Out of curiosity: https://github.com/nextcloud/fulltextsearch_elasticsearch#compatibility says the app is ONLY compatible with ES 7? OP has used a container with ES 8.6.1 -- please somebody clarify if this CAN even work?

R0Wi commented 1 year ago

Docs are outdated. If you have a look at the composer dependencies, you'll see that since app version 26 the ES client 8.6.1 is used. So app version >=26 is ONLY compatible with ES server 8.6.x.

it25fg commented 1 year ago

Docs are outdated. If you have a look at the composer dependencies, you'll see that since app version 26 the ES client 8.6.1 is used. So app version >=26 is ONLY compatible with ES server 8.6.x.

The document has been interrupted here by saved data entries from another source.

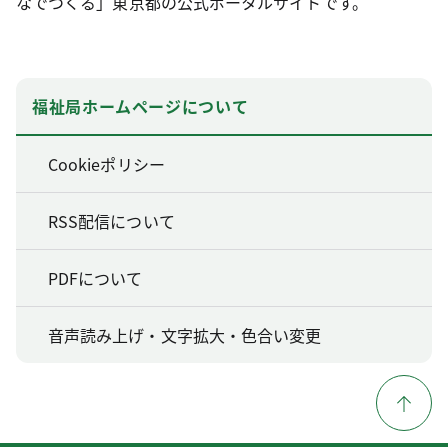
なでつくる」東京都の公式ポータルサイトです。
福祉局ホームページについて
Cookieポリシー
RSS配信について
PDFについて
音声読み上げ・文字拡大・色合い変更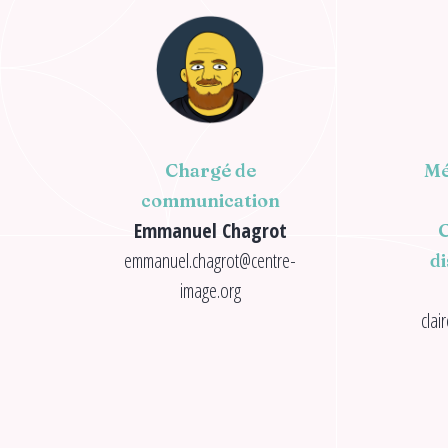
Chargé de
Mé
communication
Emmanuel Chagrot
C
emmanuel.chagrot@centre-
di
image.org
clai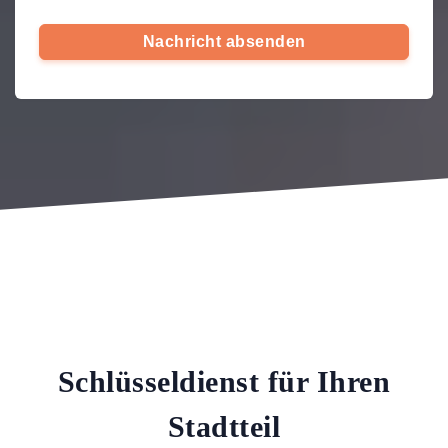
Nachricht absenden
Schlüsseldienst für Ihren
Stadtteil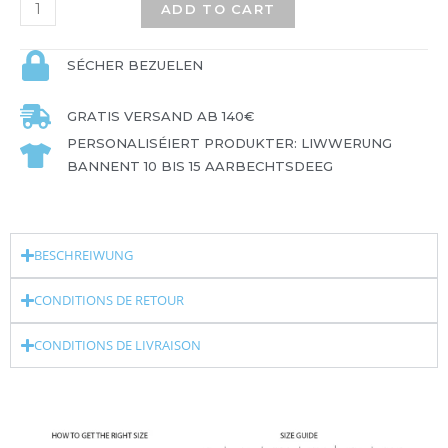
ADD TO CART
SÉCHER BEZUELEN
GRATIS VERSAND AB 140€
PERSONALISÉIERT PRODUKTER: LIWWERUNG
BANNENT 10 BIS 15 AARBECHTSDEEG
BESCHREIWUNG
CONDITIONS DE RETOUR
CONDITIONS DE LIVRAISON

Thanks for the clarification. As always, the real information is buried in the sources. Wouldn't it be a nice gesture to the admin who wants to install this app for his users: let him know upfront that this app is compatible with a distinct ElasticSearch version? (in Nextcloud admin panel -> apps -> fulltextsearch_elasticsearch -> details)?

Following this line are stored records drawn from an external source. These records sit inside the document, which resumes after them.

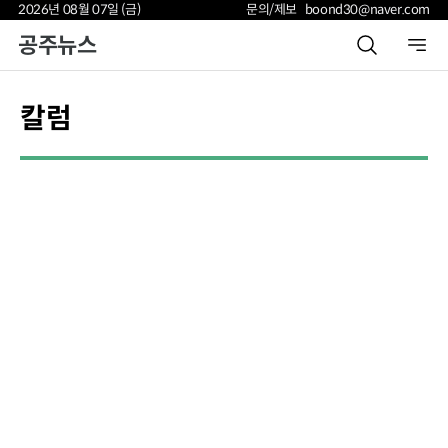
2026년 08월 07일 (금)
문의/제보 boond30@naver.com
공주뉴스
칼럼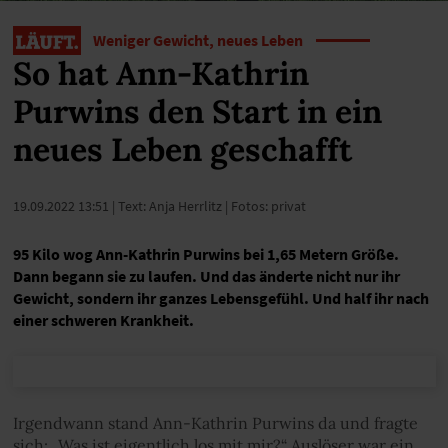
Weniger Gewicht, neues Leben
So hat Ann-Kathrin
Purwins den Start in ein
neues Leben geschafft
19.09.2022 13:51
| Text: Anja Herrlitz | Fotos: privat
95 Kilo wog Ann-Kathrin Purwins bei 1,65 Metern Größe.
Dann begann sie zu laufen. Und das änderte nicht nur ihr
Gewicht, sondern ihr ganzes Lebensgefühl. Und half ihr nach
einer schweren Krankheit.
Irgendwann stand Ann-Kathrin Purwins da und fragte
sich: „Was ist eigentlich los mit mir?“ Auslöser war ein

it25fg commented 1 year ago

Now I'm fully on track: NC on 26.0.4, ES on 8.6.1. And it seems the same result as described here: everything is fully indexed (index rebuilt with zero errors), but the query for files does not yield results. In particular:

Shall I open a new issue for this (the difference is: there are no groupfolders involved) or which info do you need to track this down?

ostasevych commented 1 year ago

Now I'm fully on track: NC on 26.0.4, ES on 8.6.1. And it seems the same result as described here: everything is fully indexed (index rebuilt with zero errors), but the query for files does not yield results. In particular:

  • I can query manually /indexname/_query?q=a_search_term and I get the expected entries. I can verify that all the infos around the document (owner, shares, groups etc.) are there.
  • A query done by occ fulltextsearch:query does not show this result, even if the querying user is the owner of the document, or verifiable in the 'users' array as well as in the 'share_names' dictionary. Other content providers don't seem to be affected (I have deck, this returns expected results).

Shall I open a new issue for this (the difference is: there are no groupfolders involved) or which info do you need to track this down?

Reading your observations, I understand that the issue is hiding somewhere deeper. After the initial indexing, which has brought ambiguous results the elasticsearch+nexrtcloud starts working fine, so, when I modify or delete or add some document the cron does it work and the documents are indexing properly independently of either local or group folders.

it25fg commented 1 year ago

Now I'm fully on track: NC on 26.0.4, ES on 8.6.1. And it seems the same result as described here: everything is fully indexed (index rebuilt with zero errors), but the query for files does not yield results. In particular:

  • I can query manually /indexname/_query?q=a_search_term and I get the expected entries. I can verify that all the infos around the document (owner, shares, groups etc.) are there.
  • A query done by occ fulltextsearch:query does not show this result, even if the querying user is the owner of the document, or verifiable in the 'users' array as well as in the 'share_names' dictionary. Other content providers don't seem to be affected (I have deck, this returns expected results).

Shall I open a new issue for this (the difference is: there are no groupfolders involved) or which info do you need to track this down?

I have decided to open #277 for this problem. It seems too different from this issue which is about indexing.